The Eurozone's single currency was amongst the biggest losers on Tuesday, July 26 after Russia said there are some problems with another Nord Stream turbine.

The news confirms fears that Russia was ready to severely restrict gas flows to Europe in response to Europe's support for Ukraine.

Dutch wholesale weekend gas price rose 17% to 192 euros/MWh, European natural gas TTF Cal23 surged above €150 per MWh, setting a fresh all-time high for the contract.


European gas costs

Above image courtesy of @JavierBlas


Russia’s latest move to cut natural gas supply to Europe meanwhile intensified global competition for LNG, the type of gas that is supplied in liquid form via tankers.

Bloomberg reports Asian importers are accelerating plans to buy LNG cargoes for winter out of fear Europe will hoard supply.

As a result LNG prices are seen surging to mid-$40s/mmbtu.

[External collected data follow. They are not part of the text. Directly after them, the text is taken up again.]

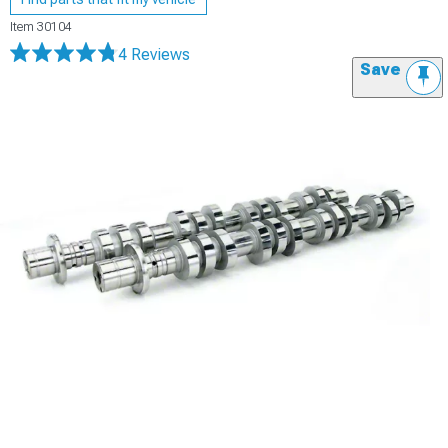
Item
30104
4 Reviews
Save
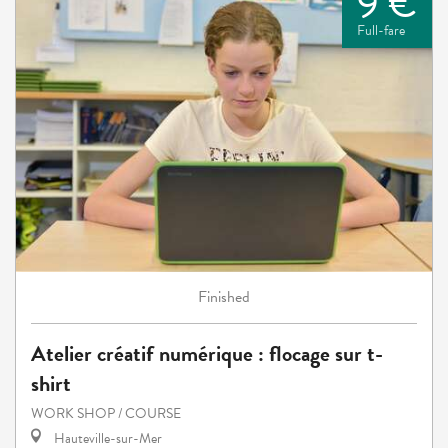
9 €
Full-fare
Finished
Atelier créatif numérique : flocage sur t-
shirt
WORK SHOP / COURSE
Hauteville-sur-Mer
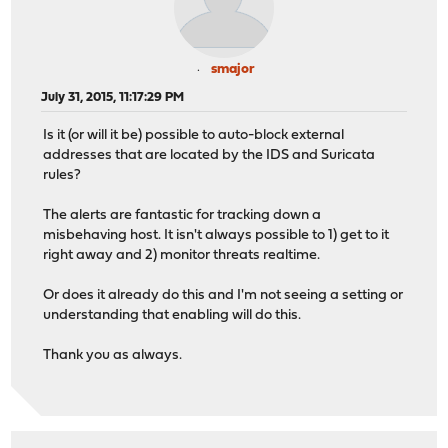
smajor
July 31, 2015, 11:17:29 PM
Is it (or will it be) possible to auto-block external
addresses that are located by the IDS and Suricata
rules?
The alerts are fantastic for tracking down a
misbehaving host. It isn't always possible to 1) get to it
right away and 2) monitor threats realtime.
Or does it already do this and I'm not seeing a setting or
understanding that enabling will do this.
Thank you as always.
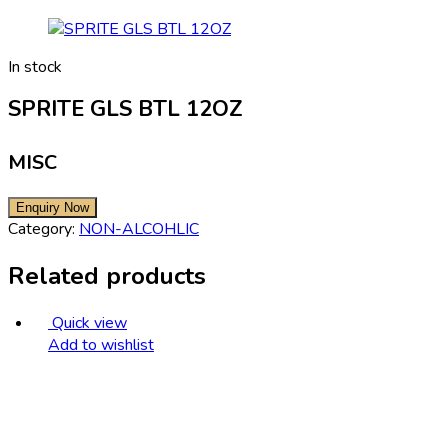
In stock
SPRITE GLS BTL 12OZ
MISC
Category:
NON-ALCOHLIC
Related products
Quick view
Add to wishlist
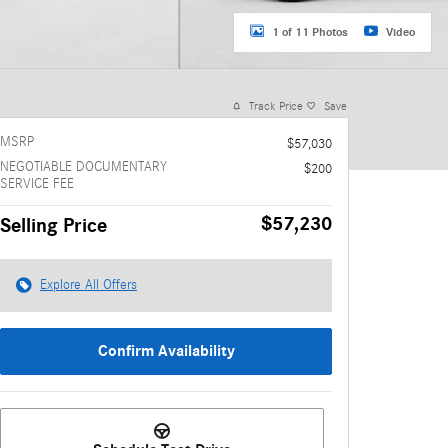
1 of 11 Photos
Video
Track Price
Save
MSRP
$57,030
NEGOTIABLE DOCUMENTARY
$200
SERVICE FEE
$57,230
Selling Price
Explore All Offers
Confirm Availability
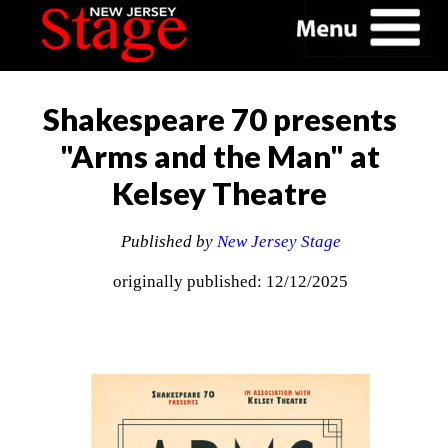
Shakespeare 70 presents
"Arms and the Man" at
Kelsey Theatre
Published by
New Jersey Stage
originally published: 12/12/2025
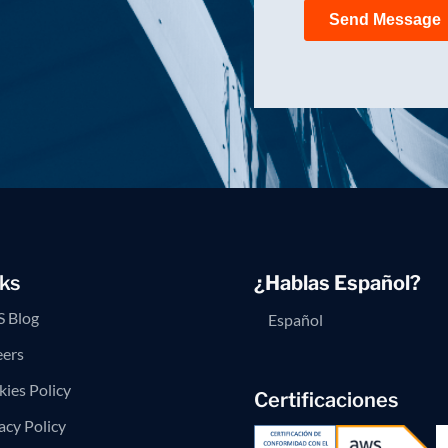
ks
¿Hablas Español?
 Blog
Español
eers
ies Policy
Certificaciones
acy Policy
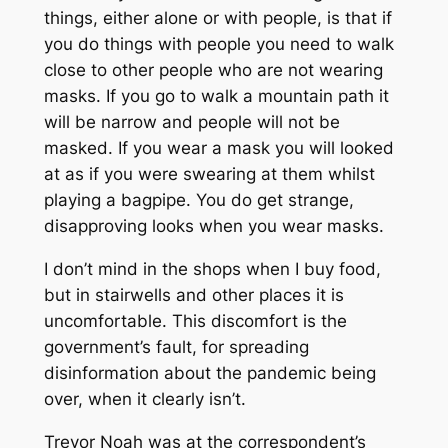
things, either alone or with people, is that if
you do things with people you need to walk
close to other people who are not wearing
masks. If you go to walk a mountain path it
will be narrow and people will not be
masked. If you wear a mask you will looked
at as if you were swearing at them whilst
playing a bagpipe. You do get strange,
disapproving looks when you wear masks.
I don’t mind in the shops when I buy food,
but in stairwells and other places it is
uncomfortable. This discomfort is the
government’s fault, for spreading
disinformation about the pandemic being
over, when it clearly isn’t.
Trevor Noah was at the correspondent’s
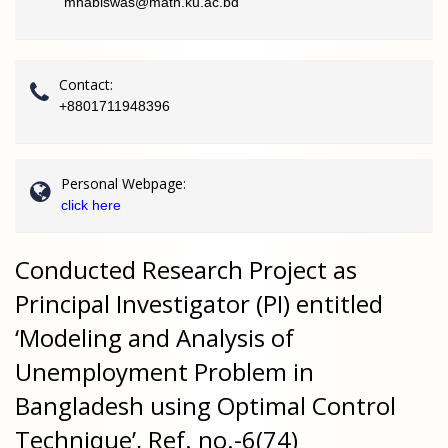
mhabiswas@math.ku.ac.bd
Contact:
+8801711948396
Personal Webpage:
click here
Conducted Research Project as
Principal Investigator (PI) entitled
‘Modeling and Analysis of
Unemployment Problem in
Bangladesh using Optimal Control
Technique’, Ref. no.-6(74)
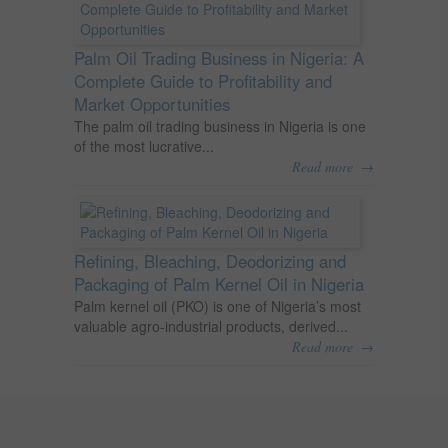
Palm Oil Trading Business in Nigeria: A
Complete Guide to Profitability and
Market Opportunities
The palm oil trading business in Nigeria is one
of the most lucrative...
→
Read more
Refining, Bleaching, Deodorizing and
Packaging of Palm Kernel Oil in Nigeria
Palm kernel oil (PKO) is one of Nigeria’s most
valuable agro-industrial products, derived...
→
Read more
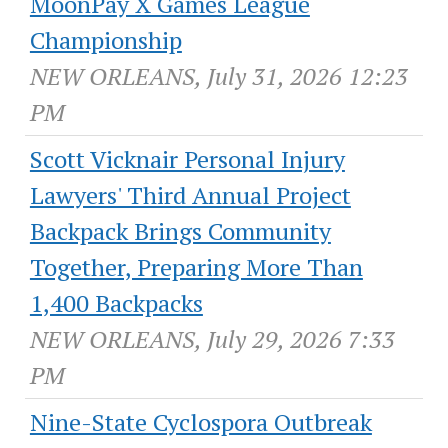
MoonPay X Games League
Championship
NEW ORLEANS, July 31, 2026 12:23
PM
Scott Vicknair Personal Injury
Lawyers' Third Annual Project
Backpack Brings Community
Together, Preparing More Than
1,400 Backpacks
NEW ORLEANS, July 29, 2026 7:33
PM
Nine-State Cyclospora Outbreak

"The risk that Russia cuts off the gas completely and paralyses economic powerhouses like Germany during the winter is hanging like a sword over the euro," says Marios Hadjikyriacos, Senior Investment Analyst at XM.com.

The Euro to Dollar exchange rate is down three-quarters of a percent on the day at 1.0150, with banks offering around 0.9863 for dollar payments and FX specialists offering around 1.0117.

The Pound to Euro exchange rate was seen a third of a percent higher at 1.1824, bank accounts were offering euro payments around 1.1588 and FX specialists at 1.1780.

Concerning the outlook, "anything is possible but it is fruitful to consider that this is the ‘nuclear’ option for Russia as well," says Hadjikyriacos.

"Europe imports around 35% of its energy from Russia, yet Russia collects around 70% of its energy revenue from the European Union, and this supply is sent mainly through pipelines that cannot be rerouted to Asia," he explains.

Gas prices will remain an acute source of anxiety for markets looking at Europe over coming days and months.

Further squeezed gas supplies and higher prices will therefore continue to weigh on the single currency.